For all of his compulsions, Joshua felt no need to admire his own work. That was something that afflicted deranged amateurs. Joshua was a professional and all too sane. He knew the feel and the look of a dead man; there was no need to check his victim’s pulse for reassurance. Instead he was back behind the wheel in seconds, and back on the road inside of half a minute. It had not been a moment too soon. In the rear-view mirror was the faint flicker of headlights; another car approaching. Without turning on the Land Rover’s own lights he had gunned the accelerator and felt the vehicle launch beneath him.

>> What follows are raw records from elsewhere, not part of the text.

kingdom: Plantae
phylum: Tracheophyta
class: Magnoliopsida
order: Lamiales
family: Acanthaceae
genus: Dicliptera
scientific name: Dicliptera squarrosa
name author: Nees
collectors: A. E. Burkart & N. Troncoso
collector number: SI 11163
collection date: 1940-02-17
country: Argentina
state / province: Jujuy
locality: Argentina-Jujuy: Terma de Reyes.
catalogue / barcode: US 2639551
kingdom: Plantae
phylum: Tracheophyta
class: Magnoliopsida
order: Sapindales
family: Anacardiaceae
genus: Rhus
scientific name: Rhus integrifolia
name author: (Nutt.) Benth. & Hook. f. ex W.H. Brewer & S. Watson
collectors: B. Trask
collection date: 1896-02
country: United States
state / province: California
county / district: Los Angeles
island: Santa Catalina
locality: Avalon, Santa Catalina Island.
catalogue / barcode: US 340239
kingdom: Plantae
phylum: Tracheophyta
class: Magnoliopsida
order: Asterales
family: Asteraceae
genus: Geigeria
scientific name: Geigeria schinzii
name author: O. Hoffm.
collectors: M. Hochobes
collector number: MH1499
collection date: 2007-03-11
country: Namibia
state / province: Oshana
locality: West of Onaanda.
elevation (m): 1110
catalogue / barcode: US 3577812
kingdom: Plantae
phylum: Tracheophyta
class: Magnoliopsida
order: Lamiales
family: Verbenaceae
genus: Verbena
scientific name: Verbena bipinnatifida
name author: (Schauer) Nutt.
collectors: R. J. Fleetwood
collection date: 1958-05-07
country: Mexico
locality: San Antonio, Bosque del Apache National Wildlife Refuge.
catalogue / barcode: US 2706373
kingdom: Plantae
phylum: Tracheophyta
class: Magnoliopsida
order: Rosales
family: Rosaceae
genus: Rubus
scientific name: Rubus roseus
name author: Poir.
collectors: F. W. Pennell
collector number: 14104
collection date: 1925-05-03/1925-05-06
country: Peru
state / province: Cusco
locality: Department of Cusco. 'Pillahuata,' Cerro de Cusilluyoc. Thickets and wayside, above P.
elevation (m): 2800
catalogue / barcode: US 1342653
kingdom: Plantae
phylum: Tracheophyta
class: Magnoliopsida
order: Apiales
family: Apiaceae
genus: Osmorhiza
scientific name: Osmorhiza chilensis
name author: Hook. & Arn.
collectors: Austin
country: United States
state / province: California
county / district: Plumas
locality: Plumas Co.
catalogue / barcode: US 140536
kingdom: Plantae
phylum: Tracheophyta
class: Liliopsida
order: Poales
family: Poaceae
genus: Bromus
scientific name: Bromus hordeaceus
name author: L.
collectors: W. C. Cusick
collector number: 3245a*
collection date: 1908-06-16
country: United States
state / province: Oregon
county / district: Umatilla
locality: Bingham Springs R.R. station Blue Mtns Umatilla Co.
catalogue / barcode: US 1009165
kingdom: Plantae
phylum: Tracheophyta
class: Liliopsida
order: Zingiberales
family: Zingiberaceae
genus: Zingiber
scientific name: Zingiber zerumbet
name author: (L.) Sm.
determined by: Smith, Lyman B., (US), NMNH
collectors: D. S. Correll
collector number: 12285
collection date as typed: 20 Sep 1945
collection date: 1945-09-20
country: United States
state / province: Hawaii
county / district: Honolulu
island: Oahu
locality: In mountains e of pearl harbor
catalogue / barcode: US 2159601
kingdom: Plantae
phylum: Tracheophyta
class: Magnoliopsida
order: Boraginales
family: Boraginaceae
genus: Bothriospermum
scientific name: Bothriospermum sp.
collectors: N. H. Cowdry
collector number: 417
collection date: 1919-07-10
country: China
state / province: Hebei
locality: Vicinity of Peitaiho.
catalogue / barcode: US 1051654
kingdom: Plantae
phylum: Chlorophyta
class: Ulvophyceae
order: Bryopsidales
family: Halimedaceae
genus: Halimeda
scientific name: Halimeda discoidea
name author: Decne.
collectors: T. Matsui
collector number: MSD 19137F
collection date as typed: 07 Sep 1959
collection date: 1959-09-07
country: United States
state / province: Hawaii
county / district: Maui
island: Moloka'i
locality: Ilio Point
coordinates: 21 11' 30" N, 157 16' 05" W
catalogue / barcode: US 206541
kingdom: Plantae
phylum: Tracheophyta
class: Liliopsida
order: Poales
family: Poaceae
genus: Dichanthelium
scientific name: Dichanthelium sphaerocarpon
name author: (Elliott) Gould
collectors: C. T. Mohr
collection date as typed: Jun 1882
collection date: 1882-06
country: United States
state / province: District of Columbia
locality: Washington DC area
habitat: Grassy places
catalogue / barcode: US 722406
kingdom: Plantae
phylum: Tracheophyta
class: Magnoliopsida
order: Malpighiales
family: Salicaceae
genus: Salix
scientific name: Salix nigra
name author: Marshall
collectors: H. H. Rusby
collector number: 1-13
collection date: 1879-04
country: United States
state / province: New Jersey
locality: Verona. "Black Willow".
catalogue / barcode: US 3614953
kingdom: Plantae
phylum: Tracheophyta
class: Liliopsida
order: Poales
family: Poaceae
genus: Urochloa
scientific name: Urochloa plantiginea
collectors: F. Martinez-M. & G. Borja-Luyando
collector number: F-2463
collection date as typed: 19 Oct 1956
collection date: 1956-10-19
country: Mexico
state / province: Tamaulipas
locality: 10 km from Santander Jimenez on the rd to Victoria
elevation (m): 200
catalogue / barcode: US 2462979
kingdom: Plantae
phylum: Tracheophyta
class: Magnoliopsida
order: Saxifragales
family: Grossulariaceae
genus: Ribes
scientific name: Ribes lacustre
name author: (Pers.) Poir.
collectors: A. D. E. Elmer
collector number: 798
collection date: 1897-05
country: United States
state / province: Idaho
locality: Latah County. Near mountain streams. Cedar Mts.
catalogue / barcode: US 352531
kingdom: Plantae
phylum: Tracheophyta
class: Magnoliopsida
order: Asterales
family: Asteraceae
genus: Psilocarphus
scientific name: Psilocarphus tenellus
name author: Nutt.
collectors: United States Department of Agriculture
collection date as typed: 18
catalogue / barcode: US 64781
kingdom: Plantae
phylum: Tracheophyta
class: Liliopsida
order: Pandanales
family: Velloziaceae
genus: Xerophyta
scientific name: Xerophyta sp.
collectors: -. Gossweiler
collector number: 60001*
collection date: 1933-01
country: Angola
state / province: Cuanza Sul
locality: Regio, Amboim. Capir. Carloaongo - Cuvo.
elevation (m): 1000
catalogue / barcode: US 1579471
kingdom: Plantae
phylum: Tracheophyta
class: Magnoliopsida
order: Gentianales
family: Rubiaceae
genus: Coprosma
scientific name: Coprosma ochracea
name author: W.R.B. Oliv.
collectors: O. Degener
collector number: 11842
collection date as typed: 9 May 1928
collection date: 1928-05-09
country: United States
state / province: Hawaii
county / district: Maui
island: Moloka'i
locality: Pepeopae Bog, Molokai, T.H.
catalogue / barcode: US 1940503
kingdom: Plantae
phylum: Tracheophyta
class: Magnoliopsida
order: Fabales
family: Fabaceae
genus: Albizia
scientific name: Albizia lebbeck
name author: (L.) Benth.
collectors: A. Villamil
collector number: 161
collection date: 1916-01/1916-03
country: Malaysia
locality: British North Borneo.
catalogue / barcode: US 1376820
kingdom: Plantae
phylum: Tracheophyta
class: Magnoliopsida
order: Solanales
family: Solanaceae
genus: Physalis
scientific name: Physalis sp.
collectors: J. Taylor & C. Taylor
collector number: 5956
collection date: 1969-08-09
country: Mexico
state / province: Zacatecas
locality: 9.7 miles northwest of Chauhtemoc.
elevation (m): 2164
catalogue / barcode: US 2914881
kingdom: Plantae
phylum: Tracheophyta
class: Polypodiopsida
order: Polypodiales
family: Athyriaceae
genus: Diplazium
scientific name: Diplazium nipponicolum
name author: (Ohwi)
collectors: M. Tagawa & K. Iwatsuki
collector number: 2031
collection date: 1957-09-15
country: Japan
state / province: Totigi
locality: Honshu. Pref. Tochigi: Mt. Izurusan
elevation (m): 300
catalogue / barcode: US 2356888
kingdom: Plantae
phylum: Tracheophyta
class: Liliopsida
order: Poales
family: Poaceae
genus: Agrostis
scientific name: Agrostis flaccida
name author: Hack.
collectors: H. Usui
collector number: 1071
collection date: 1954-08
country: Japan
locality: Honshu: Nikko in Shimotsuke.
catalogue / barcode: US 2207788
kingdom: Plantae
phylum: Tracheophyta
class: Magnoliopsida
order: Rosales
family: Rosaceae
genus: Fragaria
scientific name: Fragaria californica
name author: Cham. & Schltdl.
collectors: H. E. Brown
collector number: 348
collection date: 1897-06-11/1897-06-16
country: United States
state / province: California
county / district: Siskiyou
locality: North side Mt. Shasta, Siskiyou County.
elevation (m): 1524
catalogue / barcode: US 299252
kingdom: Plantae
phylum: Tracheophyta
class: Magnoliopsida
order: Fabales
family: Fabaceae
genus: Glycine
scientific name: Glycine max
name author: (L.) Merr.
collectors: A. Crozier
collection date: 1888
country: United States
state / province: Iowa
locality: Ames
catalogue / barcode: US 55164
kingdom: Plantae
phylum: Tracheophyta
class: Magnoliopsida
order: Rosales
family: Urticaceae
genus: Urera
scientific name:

The lack of road lights on the country lane had made driving without headlights difficult but there was little choice: Joshua could not allow the car behind to notice him. Instead he put a clear half-mile between himself and the crash site before switching them on. He had not taken the time to inspect the front of the Land Rover but had expected some damage. The shape of both headlight beams indicated that it was not insignificant: the vehicle could not be driven much further without drawing attention.

Any rental in this price range came with an in-built satellite navigation system, which came in useful now. Just a few quick taps on the machine’s touchscreen accessed the ‘Points of Interest’ menu and the map to the nearest mainline railway hub. A box in the bottom-right corner of the screen stated that Egham station was a three-mile walk, back from where he had just travelled. Virginia Waters station was a mile further, but in the opposite direction. Joshua opted for the longer, safer journey.

It had taken just one minute more to find a narrow lane – little more than a pathway – that led away from the main road. He followed it for another mile, moving further and further to nowhere. His eyes kept returning to the electronic map as he drove. Memorising his bearings. He stopped only when the satnav could no longer register his location.

Once stationary, Joshua had climbed out of the car and looked around. There was nothing to see, just as he had hoped. Still, he had spent five more minutes looking for any sign that the lane had been used in the last few days. There was none. The likelihood that he would be interrupted was close to nil.

So the exercise had begun, with the removal of the satnav’s ‘brain’ from the centre console. With this gone – stored in Joshua’s rucksack – there would be no evidence of his recent search and no way to tell where the vehicle’s driver had headed. He had then set to work with the first of his thirty yellow cloths.

Within an hour and a half even the most skilled forensic examiner could not have connected Joshua to the Land Rover. Physically there would be no trace. Nor would there be a financial link. It had been rented by one of a hundred stolen identities. An identity he had not used before and would never use again. As always, Joshua was a ghost.